Along about 23 or 24, a young man gets to thinking he’s seen and done enough to consider himself a man. He’s had some laughs, traveled outside his hometown, and maybe he’s even visited the Girls! Girls! Girls! attraction at the state fair. Or at least he’s scanned the tabloid covers in the Wal-Mart checkout, which is about the same thing.
When it comes to matters of the heart, finance, and buying a used car, this young man is proud, yet stubborn. He chooses to learn through experience, making the same dunderheaded mistakes common to his father and grandfather before him.
But when it comes to fishing — aha! He seeks information from any and all sources, hoping to stumble across that one crumb of wisdom which instantly increases his water hole prowess. Sadly, this indiscriminate search for fishing knowledge often leads to heartache. He buys tackle wholly unsuited to the task, uses questionable presentation strategies, and owns as many as three boats concurrently.

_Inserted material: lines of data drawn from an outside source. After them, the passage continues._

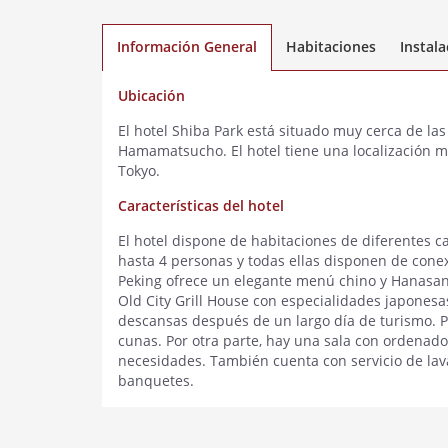
Información General
Habitaciones
Instal
Ubicación
El hotel Shiba Park está situado muy cerca de la
Hamamatsucho. El hotel tiene una localización mu
Tokyo.
Características del hotel
El hotel dispone de habitaciones de diferentes c
hasta 4 personas y todas ellas disponen de conex
Peking ofrece un elegante menú chino y Hanasans
Old City Grill House con especialidades japonesas
descansas después de un largo día de turismo. Pa
cunas. Por otra parte, hay una sala con ordenad
necesidades. También cuenta con servicio de lav
banquetes.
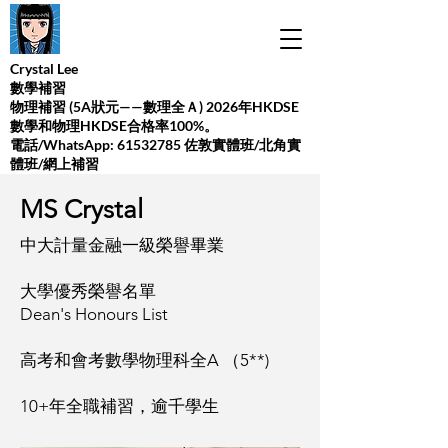
Crystal Lee
數學補習
​物理補習 (5A狀元——數理全Ａ) 2026年HKDSE
數學和物理HKDSE合格率100%。
​電話/WhatsApp:
61532785
佐敦實體班/北角實
體班/網上補習
MS Crystal
中大計量金融一級榮譽畢業
大學優秀榮譽名單
Dean's Honours List
​高考和會考數學物理科全A （5**)
10+年全職補習，逾千學生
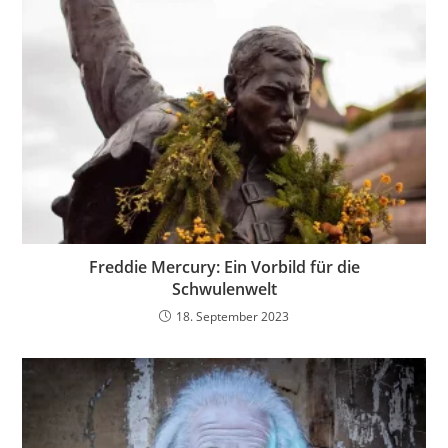
Freddie Mercury: Ein Vorbild für die
Schwulenwelt
18. September 2023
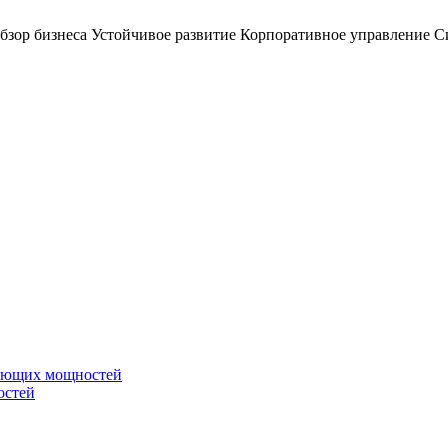
бзор бизнеса
Устойчивое развитие
Корпоративное управление
С
вающих мощностей
остей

Dear reader, I have to confess that, once upon a time, I was that young man. It was the mid-’70s. For two years, I and five friends had gone fly-in fishing with Knobby Clark out of Sioux Lookout, Ontario. In my short life, I’d become, in my estimation, a good fisherman — but not a great fisherman. Sure, Doc and the boys had taught me all they knew, which took the better part of an hour, but it just wasn’t enough. I had exhausted all resources available to me, from Virgil Ward on TV to my Aunt Lucy, who can’t tell a fishing pole from a pool cue.
One fateful day, on the greasy cork bulletin board above the worm cooler at Willy’s Bait Shack, there was a flyer advertising a seminar in, of all places, Albert Lea, Minnesota. FISHING SECRETS FOR SALE it read. The best part, it was only 15 bucks a head.

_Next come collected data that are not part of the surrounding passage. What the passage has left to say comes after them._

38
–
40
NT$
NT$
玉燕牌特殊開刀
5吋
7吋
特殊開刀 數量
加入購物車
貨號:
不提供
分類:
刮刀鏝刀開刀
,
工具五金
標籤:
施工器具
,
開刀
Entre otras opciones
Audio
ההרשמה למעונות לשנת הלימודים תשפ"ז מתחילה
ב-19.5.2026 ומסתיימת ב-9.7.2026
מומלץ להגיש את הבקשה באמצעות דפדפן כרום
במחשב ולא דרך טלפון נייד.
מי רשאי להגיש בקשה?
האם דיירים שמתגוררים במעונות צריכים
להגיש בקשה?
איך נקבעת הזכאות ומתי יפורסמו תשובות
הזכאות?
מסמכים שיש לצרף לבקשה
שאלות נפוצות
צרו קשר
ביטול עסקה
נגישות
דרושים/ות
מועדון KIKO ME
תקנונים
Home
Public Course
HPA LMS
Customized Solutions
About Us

“Whattya think, Doc?” I asked.
“Who’s the headliner?”
“Some guy named Al Lindner,” I said.
“Lindner?” Doc said. “Never heard of him.”
“Lots of people we never heard of are better fishermen than us,” I said. “Why don’t we give it a shot?” So Doc, the policeman, and I made plans to attend.
Doc said, “I’ll drive!”
It should be noted here that Doc’s fledgling dental practice was not yet the cash machine it is today. He had a sad history of owning a mindnumbing string of deathtrap clunkers, and we feared that he might roll up in one of them a week later. As it happened, our fears were eventually justified.

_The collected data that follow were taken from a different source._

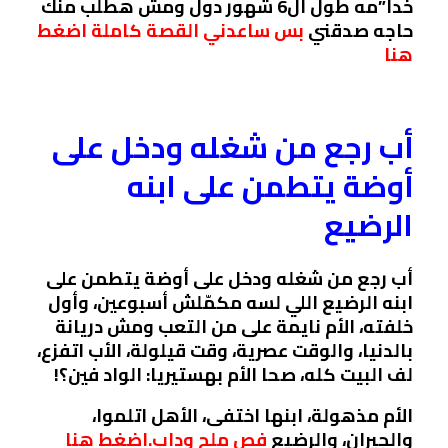
خدا”مه طول ال6 شهور دول ومش هطلب منك
حاجه صدقني
بس ساعدني القصة كاملة اضغط
هنا
أب رجع من شغله ودخل على
أوضة يتطمن على ابنه
الرضيع
أب رجع من شغله ودخل على أوضة يتطمن على
ابنه الرضيع اللي لسه مكمّلش أسبوعين، وأول
خلفته، الأم نايمة على من التعب ومش دريانة
بالدنيا، والوقت عصرية، وقت قيلولة، الأب اتفزع،
لف البيت كله، صحا الأم بهستيريا: الواد فين؟!
الأم مذهولة، ابنها اختفى، الأهل اتلموا،
والجيران، والرضيع
فص ملح وداب.اضغط هنا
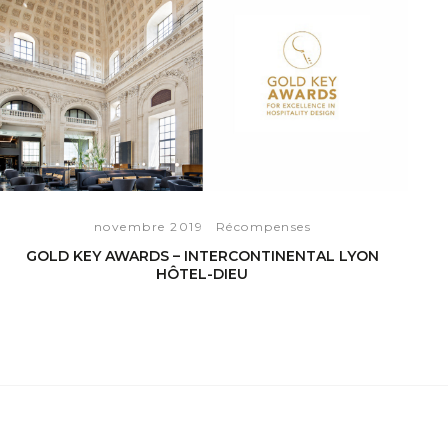
novembre 2019
Récompenses
GOLD KEY AWARDS – INTERCONTINENTAL LYON
HÔTEL-DIEU
VOIR L'ARTICLE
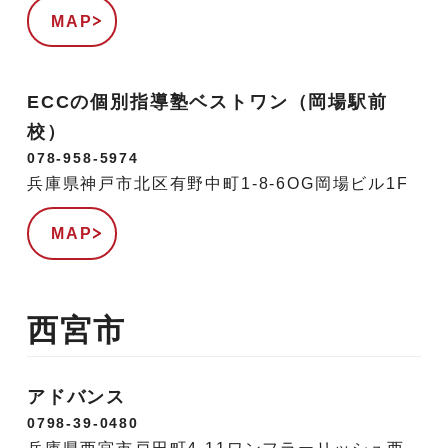
MAP
ECCの個別指導塾ベストワン（岡場駅前
校）
078-958-5974
兵庫県神戸市北区有野中町1-8-6OG岡場ビル1F
MAP
西宮市
アドバンス
0798-39-0480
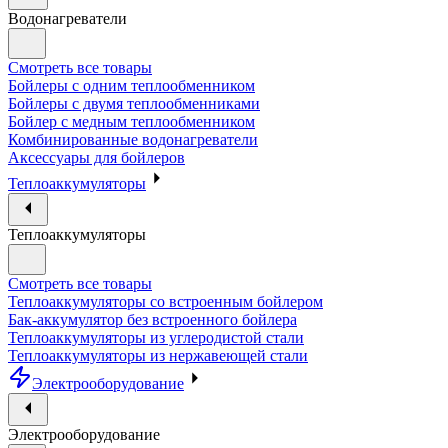
Водонагреватели
Смотреть все товары
Бойлеры с одним теплообменником
Бойлеры с двумя теплообменниками
Бойлер с медным теплообменником
Комбинированные водонагреватели
Аксессуары для бойлеров
Теплоаккумуляторы
Теплоаккумуляторы
Смотреть все товары
Теплоаккумуляторы со встроенным бойлером
Бак-аккумулятор без встроенного бойлера
Теплоаккумуляторы из углеродистой стали
Теплоаккумуляторы из нержавеющей стали
Электрооборудование
Электрооборудование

The seminar began at 10. On Saturday morning at dawn I closed my back door expecting to see a choking cloud of oilsmoke, but there was Doc at the helm of a very cherry 1971 Chevy El Camino. Unlike his last nightmare on wheels, this one had actual glass where the windows should be, hard plastic instead of red cellophane for taillight lenses, and the hood covered the entire engine compartment — no baling wire in sight.
“Whose car?” I asked.
“Mine,” Doc said.
I tossed an overnight bag with a change of clothes in the back, and we cruised out to pick up the policeman.
“Whose car?” he asked.
“Mine,” Doc said.
“Are you sure?”
“Hey,” Doc said, a bit perturbed, “can’t a guy once in a while have a nice vehicle to drive?”
The car had a monstrous engine and a stiff, muscle-car suspension. I dialed up some music on the radio, amazed it even worked. We were all smiling. Doc had his elbow out the window, I was at shotgun singing along with the Bee Gees, and the policeman played finger drums on the dash.
Two hours north of Des Moines, doing about 60, we hit the railroad crossing on the outskirts of a small town. When the El Camino chassis finally came down to earth, I looked back and saw dual glasspack mufflers, still connected to the tailpipes, spinning and sparking to a stop in the grader ditch. Doc drove to the shoulder, cut the ignition, and we assessed the damage.